La Russie étend son partenariat avec les Etats du Sahel

Le 12 mars 2026, une téléconférence internationale intitulée « Russie-États de la région du Sahel : renforcement de la coopération sociopolitique » s’est tenue, organisée par le Club Russo-africain de l’Université d’État de Moscou Lomonossov, en partenariat avec la Faculté des processus globaux, la Fondation de la diplomatie publique et les branches africaines du Club. Les plateformes de participation ont été établies à Moscou, au Sénégal (Université Assane Seck à Ziguinchor) et au Burkina Faso, avec des connexions depuis d’autres pays africains et de la Russie.
La rencontre a rassemblé des représentants des pouvoirs publics, du monde militaire, diplomatique et universitaire, ainsi que des acteurs culturels et économiques, pour discuter des opportunités d’intégration de l’Afrique, du renforcement des coopérations sociopolitiques, de la formation de personnel qualifié et des priorités en matière de sécurité.
Alexander Fedorovich Berdnikov, secrétaire du Club russo-africain, a ouvert la session en transmettant les salutations du président d’honneur du Club, Viktor Antonovich Sadovnichy. Selon M. Berdnikov, « cette visioconférence constitue une étape importante pour renforcer les liens entre la Russie et les pays du Sahel, dans les domaines éducatifs, culturels et sécuritaires ».
Des messages de reconnaissance sont venus de plusieurs représentants africains : Sempore Vital Placide, attaché culturel du Burkina Faso, a salué « l’intérêt constant de l’Université de Moscou pour les processus éducatifs en Afrique et son soutien aux établissements d’enseignement africains ». Babacar Dieng, président de l’Union générale des étudiants sénégalais en Russie, a souligné que « la formation de cadres qualifiés constitue une orientation prioritaire de cette coopération ».
La conférence a été marquée par la signature d’un mémorandum de coopération entre la Faculté des processus globaux de l’Université d’État Lomonossov de Moscou, l’Université Assane Seck et le Club Russie-Afrique. Le professeur Diène Ngom, vice-recteur de l’Université Assane Seck, a déclaré : « Cet accord constitue une nouvelle étape dans le renforcement des liens entre nos universités et nos communautés scientifiques ».

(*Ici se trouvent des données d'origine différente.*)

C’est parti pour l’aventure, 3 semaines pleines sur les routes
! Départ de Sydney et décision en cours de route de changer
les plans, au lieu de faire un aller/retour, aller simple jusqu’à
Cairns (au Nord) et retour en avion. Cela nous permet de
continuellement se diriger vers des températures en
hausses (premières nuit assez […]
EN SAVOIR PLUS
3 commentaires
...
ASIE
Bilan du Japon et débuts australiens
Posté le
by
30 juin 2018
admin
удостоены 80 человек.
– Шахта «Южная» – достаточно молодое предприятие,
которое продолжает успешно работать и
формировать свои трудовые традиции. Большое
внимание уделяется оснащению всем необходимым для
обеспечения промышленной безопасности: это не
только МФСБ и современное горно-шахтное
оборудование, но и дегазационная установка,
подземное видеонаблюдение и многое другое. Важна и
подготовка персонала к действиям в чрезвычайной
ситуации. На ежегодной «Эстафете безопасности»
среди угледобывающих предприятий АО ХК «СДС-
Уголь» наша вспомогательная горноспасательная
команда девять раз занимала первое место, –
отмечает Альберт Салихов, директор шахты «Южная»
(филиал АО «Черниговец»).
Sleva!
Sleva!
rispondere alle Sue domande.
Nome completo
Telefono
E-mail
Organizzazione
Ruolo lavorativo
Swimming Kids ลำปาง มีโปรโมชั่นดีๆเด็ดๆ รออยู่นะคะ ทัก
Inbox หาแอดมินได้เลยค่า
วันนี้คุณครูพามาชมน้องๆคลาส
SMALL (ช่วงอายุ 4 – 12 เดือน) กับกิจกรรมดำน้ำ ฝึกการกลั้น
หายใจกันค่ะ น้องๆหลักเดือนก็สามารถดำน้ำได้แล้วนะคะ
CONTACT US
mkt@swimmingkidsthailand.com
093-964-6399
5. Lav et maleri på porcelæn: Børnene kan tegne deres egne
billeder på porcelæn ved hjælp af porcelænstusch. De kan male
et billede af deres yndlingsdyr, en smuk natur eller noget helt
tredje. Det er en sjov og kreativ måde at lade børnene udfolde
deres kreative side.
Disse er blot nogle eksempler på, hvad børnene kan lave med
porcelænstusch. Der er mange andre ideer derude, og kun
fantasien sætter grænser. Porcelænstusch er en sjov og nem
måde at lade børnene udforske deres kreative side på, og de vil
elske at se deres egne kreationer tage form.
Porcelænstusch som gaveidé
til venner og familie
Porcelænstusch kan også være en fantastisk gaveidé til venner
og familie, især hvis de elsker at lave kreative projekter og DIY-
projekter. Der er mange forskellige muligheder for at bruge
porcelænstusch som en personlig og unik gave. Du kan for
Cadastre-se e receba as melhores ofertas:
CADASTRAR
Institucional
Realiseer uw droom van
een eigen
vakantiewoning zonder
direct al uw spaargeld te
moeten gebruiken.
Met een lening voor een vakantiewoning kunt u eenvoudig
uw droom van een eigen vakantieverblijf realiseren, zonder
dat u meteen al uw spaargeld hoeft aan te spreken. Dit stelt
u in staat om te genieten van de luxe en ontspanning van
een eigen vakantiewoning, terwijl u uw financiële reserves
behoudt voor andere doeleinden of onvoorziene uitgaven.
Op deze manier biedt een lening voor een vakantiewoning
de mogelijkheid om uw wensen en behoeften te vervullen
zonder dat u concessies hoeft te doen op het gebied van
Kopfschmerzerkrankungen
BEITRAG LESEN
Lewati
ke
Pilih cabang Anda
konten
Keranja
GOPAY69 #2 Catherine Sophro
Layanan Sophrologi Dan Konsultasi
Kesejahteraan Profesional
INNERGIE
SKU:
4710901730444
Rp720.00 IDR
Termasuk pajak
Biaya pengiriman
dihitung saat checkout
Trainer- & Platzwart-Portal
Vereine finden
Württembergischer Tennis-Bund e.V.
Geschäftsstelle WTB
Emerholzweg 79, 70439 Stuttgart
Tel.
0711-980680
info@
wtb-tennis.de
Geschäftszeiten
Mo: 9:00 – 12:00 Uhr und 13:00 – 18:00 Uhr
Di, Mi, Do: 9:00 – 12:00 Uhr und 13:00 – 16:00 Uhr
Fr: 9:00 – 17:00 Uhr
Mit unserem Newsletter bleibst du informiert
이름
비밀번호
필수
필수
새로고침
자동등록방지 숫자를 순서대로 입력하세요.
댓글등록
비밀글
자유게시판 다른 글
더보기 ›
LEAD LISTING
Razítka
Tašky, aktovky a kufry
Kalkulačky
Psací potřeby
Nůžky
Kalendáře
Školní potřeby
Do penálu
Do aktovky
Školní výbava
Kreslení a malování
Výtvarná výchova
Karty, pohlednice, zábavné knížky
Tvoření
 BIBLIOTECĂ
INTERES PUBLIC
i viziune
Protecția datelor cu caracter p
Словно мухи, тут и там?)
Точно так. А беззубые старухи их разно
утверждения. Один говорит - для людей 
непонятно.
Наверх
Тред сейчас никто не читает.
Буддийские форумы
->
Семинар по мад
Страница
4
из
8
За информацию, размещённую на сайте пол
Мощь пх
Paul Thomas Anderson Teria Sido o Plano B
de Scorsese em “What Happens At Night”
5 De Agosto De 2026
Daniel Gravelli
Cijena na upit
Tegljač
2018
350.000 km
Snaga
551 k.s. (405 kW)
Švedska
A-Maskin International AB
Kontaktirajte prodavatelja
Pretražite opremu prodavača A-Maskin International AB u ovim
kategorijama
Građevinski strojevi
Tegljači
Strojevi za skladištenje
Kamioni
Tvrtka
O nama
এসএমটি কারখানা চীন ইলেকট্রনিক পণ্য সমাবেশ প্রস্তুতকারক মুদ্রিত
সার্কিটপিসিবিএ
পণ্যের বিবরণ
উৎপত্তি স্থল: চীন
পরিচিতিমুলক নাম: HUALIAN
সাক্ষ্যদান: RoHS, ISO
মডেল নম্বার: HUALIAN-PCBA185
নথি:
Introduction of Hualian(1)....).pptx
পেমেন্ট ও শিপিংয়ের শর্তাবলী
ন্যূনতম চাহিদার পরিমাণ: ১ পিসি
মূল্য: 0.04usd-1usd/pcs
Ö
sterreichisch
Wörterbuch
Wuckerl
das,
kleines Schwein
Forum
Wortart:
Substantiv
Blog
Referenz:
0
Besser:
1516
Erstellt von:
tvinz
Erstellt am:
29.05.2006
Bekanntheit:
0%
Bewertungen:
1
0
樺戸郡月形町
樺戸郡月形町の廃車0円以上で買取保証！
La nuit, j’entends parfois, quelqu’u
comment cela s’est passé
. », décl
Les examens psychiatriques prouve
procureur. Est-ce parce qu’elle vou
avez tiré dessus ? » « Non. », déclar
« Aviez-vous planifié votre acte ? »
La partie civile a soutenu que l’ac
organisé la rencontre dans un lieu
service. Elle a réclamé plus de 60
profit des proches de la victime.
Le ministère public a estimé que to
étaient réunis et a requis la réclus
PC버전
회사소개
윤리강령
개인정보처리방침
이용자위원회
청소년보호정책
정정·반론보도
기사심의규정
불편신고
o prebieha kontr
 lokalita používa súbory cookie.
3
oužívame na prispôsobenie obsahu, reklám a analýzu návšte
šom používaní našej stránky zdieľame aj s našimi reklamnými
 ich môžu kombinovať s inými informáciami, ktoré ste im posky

Plusieurs intervenants ont insisté sur les dimensions éducatives, sécuritaires et diplomatiques de la coopération russo-africaine. Le professeur Zékiba Tarnagda a identifié « trois axes majeurs : militaro-politique, socio-économique et éducatif », citant les réussites de diplômés d’universités russes dans leurs pays d’origine. Le professeur Ouédraogo Laïa Ibrahim a ajouté que « l’expérience russe en matière d’éducation patriotique de la jeunesse pourrait influencer positivement la formation de nos nouvelles générations ».
Des représentants de la société civile et des milieux politiques africains ont également pris la parole. Yacouba Traoré, inspecteur de l’enseignement primaire au Burkina Faso, a évoqué « l’importance de l’aide russe dans le développement de projets éducatifs, sociaux et humanitaires ». Aliou Tomkara, député malien, a rappelé les « liens historiques anciens entre l’URSS et l’Afrique » et l’intérêt de renforcer la coopération stratégique. Le professeur Mohamed Koursi d’Algérie a souligné le rôle du journalisme de paix et de la diplomatie publique pour « créer une image positive de l’Afrique et rejeter la pensée coloniale dans les médias ».
Le colonel Samuel-Pedrito Bissioger Mbile, attaché militaire du Cameroun, a insisté sur la nécessité « d’écouter les Africains et leurs aspirations, afin de vaincre la pression occidentale ». De son côté, Ahmad Bakht, attaché de presse de la Maison russe au Tchad, a rappelé la position stratégique de son pays et l’importance de l’aide militaire russe.
Louis Gouend, président de la Commission des relations avec les diasporas africaines du Club, a estimé que « le travail engagé dans cette coopération est d’avenir et sera étendu à d’autres universités africaines ». Ilya Cherchnev, directeur des programmes du Club et maître de conférences à l’Université de Moscou, a évoqué le développement d’un manuel de « Diplomatie publique et journalisme de paix » et invité les experts africains à partager leurs propositions.
Pour clôturer la téléconférence, Alexander Fedorovich Berdnikov a souligné que « cette visioconférence constitue une contribution à la préparation du troisième sommet Russie-Afrique, qui se tiendra sur le continent cette année », visant à élaborer un plan global de coopération dans les domaines politique, économique, sécuritaire, humanitaire et éducatif.